+++ Extract to read +++
Min Otroliga Svenska Resa: Rötter

aka My Incredible Swedish Journey: Roots

sharon hope fabriz
4 min readFeb 17, 2022
monstera / photo by shf

I consider the changing light, which plant should be moved and why. With the dogs sunning themselves and the morning birds dancing in the limbs of the berry-filled photinia, I unnest a couple dirt-crusted pots, thinking of the monstera that needs more room to root. As I scrub the largest of the containers, I think about how long I’d had this last tangible artifact from my ex-mother-in-law, now in her ninth decade, a matriarch who maintained strong local ties with generations of her East Texas family. Sponging soapy water over the fragile glazed pot, my thoughts light on the farmor (father’s mother) of my offspring.

Clean things up before you bring them inside, I think. Whatever I let live in me needs a proper polishing first. Brush away the dangling regrets, soften the crusts of guilt, wipe off the webs of failings and droppings of insecurity. I made peace with the end of my marriage decades ago, celebrating the resulting children and gleaning a wealth of lessons I might not have learned otherwise. For one, I can choose to disengage from that which limits a healthier, happier me.
+++ Record set +++
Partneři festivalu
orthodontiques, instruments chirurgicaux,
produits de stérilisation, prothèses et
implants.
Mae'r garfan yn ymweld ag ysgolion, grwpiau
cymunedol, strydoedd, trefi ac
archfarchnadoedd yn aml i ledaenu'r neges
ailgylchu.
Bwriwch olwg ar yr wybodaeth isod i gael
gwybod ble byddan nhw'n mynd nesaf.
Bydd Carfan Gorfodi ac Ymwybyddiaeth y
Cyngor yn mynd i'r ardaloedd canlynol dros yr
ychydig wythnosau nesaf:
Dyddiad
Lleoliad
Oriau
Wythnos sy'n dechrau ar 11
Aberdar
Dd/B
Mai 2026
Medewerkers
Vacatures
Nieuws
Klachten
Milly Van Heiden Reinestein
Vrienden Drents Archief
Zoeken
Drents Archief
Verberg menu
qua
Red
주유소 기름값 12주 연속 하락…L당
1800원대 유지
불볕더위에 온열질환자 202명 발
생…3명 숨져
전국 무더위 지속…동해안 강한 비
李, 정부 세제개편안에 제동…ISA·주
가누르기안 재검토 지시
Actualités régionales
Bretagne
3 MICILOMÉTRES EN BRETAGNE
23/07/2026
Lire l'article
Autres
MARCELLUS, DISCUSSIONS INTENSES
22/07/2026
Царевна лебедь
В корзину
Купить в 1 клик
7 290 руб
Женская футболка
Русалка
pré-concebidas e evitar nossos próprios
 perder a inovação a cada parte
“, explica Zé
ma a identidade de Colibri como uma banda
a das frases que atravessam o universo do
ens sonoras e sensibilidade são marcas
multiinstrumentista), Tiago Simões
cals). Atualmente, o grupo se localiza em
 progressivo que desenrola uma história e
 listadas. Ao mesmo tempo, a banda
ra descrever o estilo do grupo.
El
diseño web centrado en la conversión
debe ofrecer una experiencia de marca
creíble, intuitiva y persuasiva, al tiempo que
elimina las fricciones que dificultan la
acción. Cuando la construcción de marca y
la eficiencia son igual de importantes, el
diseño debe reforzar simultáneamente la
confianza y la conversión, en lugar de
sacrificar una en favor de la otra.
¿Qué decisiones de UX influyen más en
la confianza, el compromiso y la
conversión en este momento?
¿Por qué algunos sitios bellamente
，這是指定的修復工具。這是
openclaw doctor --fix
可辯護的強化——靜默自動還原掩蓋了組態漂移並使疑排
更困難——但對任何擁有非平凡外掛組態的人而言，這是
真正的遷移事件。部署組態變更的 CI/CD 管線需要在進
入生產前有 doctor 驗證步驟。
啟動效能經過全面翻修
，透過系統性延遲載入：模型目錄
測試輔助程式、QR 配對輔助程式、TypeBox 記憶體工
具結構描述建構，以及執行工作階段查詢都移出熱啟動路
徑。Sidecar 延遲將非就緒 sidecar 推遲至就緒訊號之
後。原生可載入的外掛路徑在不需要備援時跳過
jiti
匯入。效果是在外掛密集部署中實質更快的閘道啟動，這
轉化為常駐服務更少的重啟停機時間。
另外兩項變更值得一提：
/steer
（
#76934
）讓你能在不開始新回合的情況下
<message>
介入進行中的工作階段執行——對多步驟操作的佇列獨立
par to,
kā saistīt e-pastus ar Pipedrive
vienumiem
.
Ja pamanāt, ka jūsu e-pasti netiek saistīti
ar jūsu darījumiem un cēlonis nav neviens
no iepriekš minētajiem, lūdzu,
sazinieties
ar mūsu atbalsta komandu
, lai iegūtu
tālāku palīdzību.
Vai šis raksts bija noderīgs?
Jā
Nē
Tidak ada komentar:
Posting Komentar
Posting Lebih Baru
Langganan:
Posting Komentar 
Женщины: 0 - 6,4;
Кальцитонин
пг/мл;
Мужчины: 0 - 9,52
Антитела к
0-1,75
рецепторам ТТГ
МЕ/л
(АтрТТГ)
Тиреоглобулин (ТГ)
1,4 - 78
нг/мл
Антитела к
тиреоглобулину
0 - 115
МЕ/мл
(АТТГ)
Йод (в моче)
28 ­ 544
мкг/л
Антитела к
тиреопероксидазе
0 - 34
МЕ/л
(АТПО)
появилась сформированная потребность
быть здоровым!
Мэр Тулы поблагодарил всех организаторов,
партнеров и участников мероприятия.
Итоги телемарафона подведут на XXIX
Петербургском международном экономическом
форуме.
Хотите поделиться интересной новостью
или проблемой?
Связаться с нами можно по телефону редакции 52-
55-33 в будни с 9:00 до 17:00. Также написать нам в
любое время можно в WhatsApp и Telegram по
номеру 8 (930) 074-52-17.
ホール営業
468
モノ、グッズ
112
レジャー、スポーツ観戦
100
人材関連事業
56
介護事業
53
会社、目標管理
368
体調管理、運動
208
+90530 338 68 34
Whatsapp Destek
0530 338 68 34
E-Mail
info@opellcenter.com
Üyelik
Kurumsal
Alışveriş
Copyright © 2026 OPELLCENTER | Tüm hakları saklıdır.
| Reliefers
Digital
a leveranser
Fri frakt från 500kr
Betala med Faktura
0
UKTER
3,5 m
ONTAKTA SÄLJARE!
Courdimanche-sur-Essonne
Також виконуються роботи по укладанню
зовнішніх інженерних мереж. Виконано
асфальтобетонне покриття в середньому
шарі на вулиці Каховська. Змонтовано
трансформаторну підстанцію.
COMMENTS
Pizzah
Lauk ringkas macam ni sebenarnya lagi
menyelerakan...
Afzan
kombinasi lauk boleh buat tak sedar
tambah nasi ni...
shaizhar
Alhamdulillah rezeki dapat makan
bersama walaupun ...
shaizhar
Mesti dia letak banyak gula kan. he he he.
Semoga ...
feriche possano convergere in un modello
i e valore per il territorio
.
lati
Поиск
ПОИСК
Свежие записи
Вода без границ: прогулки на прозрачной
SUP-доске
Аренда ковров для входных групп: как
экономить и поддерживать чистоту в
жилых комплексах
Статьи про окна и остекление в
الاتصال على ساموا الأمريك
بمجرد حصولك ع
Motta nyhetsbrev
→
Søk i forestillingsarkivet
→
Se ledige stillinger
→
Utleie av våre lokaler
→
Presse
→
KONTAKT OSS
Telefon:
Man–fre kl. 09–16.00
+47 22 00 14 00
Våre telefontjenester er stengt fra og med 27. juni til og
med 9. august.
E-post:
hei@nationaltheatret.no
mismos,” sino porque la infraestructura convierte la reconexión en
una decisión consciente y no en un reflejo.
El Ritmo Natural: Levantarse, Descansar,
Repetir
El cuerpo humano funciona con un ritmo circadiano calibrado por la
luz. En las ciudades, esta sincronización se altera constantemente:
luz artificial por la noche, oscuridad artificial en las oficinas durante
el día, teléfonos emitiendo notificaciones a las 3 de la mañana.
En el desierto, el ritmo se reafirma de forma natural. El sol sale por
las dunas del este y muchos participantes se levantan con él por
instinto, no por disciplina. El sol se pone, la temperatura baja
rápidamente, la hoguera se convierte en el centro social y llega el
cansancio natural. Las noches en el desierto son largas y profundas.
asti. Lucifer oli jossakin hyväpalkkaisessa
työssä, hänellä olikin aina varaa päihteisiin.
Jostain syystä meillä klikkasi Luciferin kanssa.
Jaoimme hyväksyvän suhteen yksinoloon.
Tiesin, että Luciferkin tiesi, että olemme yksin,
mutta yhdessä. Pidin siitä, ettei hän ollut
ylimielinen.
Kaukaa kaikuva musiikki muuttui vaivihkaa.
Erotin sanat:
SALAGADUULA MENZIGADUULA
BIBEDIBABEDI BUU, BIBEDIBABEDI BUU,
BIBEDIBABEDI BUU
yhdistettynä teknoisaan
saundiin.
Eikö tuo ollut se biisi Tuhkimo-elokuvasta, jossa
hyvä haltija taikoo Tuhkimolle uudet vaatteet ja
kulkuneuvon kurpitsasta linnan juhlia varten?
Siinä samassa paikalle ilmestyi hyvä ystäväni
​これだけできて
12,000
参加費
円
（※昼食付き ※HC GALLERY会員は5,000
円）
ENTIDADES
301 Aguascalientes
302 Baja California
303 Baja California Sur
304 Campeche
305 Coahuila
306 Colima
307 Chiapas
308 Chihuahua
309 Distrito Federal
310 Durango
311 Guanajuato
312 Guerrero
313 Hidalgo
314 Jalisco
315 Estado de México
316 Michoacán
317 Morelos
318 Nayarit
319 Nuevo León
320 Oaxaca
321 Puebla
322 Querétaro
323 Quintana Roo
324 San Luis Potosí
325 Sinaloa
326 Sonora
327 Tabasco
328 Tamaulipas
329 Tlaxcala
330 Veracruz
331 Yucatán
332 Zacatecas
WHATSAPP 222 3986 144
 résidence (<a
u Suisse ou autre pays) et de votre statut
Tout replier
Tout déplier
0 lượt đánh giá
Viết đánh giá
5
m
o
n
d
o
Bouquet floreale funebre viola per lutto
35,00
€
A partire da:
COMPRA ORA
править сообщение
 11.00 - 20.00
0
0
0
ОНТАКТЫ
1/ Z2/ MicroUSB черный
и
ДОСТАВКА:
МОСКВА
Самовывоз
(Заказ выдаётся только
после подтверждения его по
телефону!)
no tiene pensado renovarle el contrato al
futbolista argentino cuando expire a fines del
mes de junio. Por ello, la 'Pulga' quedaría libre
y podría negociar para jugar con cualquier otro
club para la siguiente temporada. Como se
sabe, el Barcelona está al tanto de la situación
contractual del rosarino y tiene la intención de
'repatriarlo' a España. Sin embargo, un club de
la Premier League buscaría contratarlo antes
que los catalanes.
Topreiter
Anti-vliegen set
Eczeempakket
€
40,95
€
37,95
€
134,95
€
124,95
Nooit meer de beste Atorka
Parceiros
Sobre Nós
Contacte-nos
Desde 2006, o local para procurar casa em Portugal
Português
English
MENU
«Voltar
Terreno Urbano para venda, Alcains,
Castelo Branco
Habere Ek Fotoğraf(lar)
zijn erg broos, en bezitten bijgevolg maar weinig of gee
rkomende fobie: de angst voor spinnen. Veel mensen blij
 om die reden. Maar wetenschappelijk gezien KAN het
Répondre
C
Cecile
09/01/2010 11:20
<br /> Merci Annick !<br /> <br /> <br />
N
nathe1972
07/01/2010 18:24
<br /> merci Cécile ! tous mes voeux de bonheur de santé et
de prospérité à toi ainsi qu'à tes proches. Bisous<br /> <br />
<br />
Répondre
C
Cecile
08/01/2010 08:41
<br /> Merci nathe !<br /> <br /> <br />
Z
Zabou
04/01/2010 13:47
+++
→ **Task description**
Carry on the essay about repotting the monstera, picking up right after its last sentence and keeping the same first-person voice. The records are separate material and have nothing to do with the essay about repotting the monstera.

→ **Result of this exercise**
The inherited planter mirrors the color of my long-gone wedding gown, a lacy ivory, progressively off-white. The mother of the groom wore scarlet that day. The older I became, the more I admired her commitment to place. I hadn’t been satisfied staying put. Let me be on the move, mapping the horizon, boots and binoculars packed along. My eyes had been the hungry kind. Show me more! Show me more!

And suddenly I’m thinking about a garden outside Umeå during the filming of the fifth episode of Allt for Sverige. Some may call my involvement a frivolous waste of time. I call it fate. Cast and crew had traveled nine hours north of Stockholm in late August. The sun was as flirty as I had ever seen it, and the breezes made me tingle like sexy kisses from a crush. I relished the thrill and hugged myself as I walked with my comrades up to the farm where we would spend the night.

Hanna and her extended family granted us the delights of their garden, the freshness of their youth, the whole space a container for sustainability, beauty, and love. Whether the rabbit hutch or the fire pits or the outside feast table, each feature of the farm from greenhouse to pasture to kitchen ordained home as a sacred space to be shared.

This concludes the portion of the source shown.